A critical vulnerability has been discovered in Systemd, the popular init system and service manager for Linux operating systems, that could allow remote attackers to potentially trigger a buffer overflow to execute malicious code on the targeted machines via a DNS response.
The vulnerability, designated as CVE-2017-9445, actually resides in the 'dns_packet_new' function of 'systemd-resolved,' a DNS response handler component that provides network name resolution to local applications.
According to an advisory published Tuesday, a specially crafted malicious DNS response can crash 'systemd-resolved' program remotely when the system tries to lookup for a hostname on an attacker-controlled DNS service.
Eventually, large DNS response overflows the buffer, allowing an attacker to overwrite the memory which leads to remote code execution.

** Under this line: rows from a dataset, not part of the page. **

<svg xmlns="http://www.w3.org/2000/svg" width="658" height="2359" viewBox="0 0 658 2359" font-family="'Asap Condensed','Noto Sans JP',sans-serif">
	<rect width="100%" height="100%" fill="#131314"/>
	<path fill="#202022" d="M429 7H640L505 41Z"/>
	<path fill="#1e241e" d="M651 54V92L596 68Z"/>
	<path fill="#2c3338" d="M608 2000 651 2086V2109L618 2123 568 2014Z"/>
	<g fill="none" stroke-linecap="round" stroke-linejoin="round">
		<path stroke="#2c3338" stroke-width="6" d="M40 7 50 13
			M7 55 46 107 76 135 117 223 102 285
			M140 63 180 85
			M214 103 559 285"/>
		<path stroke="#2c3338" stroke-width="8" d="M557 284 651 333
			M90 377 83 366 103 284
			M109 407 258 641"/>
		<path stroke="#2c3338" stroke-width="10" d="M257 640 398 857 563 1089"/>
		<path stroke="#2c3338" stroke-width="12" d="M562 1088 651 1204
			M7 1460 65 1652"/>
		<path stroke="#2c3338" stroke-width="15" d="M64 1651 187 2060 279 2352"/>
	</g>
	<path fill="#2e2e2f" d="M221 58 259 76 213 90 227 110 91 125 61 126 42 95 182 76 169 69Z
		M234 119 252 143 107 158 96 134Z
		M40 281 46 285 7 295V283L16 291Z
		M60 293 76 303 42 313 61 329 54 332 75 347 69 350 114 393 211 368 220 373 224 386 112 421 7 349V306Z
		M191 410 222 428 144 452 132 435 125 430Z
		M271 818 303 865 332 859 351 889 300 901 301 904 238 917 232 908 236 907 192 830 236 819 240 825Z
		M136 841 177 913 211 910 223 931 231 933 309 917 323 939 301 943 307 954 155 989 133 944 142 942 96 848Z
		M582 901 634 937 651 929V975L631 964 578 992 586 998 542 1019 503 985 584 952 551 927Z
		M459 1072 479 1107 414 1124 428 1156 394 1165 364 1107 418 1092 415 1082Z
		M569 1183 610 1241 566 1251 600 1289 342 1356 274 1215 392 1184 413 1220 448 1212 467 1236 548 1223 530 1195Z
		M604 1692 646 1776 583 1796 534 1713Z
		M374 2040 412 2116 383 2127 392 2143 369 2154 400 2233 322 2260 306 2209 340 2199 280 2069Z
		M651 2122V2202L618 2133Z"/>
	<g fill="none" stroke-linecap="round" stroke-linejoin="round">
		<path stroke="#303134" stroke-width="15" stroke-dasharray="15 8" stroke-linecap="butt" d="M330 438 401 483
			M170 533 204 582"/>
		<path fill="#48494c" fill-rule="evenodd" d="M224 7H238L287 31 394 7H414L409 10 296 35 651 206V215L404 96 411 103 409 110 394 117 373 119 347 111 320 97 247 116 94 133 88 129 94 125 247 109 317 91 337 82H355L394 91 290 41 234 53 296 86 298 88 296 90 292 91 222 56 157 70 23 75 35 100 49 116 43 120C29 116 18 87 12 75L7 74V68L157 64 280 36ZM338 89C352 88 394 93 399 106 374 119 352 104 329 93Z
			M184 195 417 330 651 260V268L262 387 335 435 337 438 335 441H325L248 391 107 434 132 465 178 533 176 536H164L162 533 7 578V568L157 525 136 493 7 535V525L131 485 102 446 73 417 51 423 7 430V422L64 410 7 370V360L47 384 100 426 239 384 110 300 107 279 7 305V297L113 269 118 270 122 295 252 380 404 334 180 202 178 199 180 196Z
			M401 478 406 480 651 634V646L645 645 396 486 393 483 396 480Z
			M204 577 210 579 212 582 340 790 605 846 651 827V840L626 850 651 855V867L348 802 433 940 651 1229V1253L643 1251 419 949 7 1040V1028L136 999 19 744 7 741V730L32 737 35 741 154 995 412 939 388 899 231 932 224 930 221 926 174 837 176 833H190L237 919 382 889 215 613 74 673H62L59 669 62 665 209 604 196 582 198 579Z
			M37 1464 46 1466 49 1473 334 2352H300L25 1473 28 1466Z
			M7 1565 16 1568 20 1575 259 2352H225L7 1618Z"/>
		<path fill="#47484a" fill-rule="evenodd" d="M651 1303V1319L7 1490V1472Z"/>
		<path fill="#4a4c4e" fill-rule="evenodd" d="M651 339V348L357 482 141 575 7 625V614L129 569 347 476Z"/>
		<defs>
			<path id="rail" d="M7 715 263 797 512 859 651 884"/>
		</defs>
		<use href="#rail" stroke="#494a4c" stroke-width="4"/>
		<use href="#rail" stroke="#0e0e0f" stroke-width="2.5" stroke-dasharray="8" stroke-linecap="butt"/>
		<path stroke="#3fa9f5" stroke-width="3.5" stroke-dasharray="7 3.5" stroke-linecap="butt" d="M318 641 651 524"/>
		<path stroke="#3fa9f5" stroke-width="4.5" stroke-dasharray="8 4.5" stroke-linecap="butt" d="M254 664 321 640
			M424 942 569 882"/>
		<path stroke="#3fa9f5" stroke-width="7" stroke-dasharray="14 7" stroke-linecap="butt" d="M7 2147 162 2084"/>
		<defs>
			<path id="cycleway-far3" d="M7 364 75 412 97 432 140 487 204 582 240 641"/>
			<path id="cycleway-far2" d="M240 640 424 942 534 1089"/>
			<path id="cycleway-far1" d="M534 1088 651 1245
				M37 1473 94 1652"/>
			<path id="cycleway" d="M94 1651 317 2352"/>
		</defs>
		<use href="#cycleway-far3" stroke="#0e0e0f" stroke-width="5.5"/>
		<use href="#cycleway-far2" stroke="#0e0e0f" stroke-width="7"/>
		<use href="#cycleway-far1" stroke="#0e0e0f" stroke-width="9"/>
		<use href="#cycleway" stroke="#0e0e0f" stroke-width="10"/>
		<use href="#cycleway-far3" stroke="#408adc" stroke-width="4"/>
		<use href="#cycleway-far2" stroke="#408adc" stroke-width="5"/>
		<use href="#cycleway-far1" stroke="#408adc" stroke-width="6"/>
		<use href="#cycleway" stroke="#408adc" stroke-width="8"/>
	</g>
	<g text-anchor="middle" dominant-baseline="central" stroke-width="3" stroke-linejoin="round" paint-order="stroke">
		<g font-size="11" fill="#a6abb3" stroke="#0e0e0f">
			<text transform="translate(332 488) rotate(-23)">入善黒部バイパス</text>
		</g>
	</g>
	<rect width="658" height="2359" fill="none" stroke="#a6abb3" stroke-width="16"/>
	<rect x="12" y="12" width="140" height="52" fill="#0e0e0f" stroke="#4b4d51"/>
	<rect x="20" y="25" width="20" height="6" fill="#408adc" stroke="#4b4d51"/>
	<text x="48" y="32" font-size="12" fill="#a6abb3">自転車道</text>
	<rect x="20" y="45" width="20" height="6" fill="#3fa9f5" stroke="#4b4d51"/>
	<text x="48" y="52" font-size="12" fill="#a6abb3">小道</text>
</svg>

This means the attackers can remotely run any malware on the targeted system or server via their evil DNS service.
"In systemd through 233, certain sizes passed to dns_packet_new in systemd-resolved can cause it to allocate a buffer that's too small," explains Chris Coulson, Ubuntu developer at Canonical.
"A malicious DNS server can exploit this by responding with a specially crafted TCP payload to trick systemd-resolved into allocating a buffer that's too small, and subsequently write arbitrary data beyond the end of it."
This vulnerability has been present since Systemd version 223 introduced in June 2015 and is present in all the way up to, including Systemd version 233 launched in March this year.
Of course, systemd-resolved must be running on your system for it to be vulnerable.
The bug is present in Ubuntu versions 17.04 and version 16.10; Debian versions Stretch (aka Debian 9), Buster (aka 10) and Sid (aka Unstable); and various other Linux distributions that use Systemd.
Security patches have been rolled out to address the issue, so users and system administrators are strongly recommended to install them and update their Linux distros as soon as possible.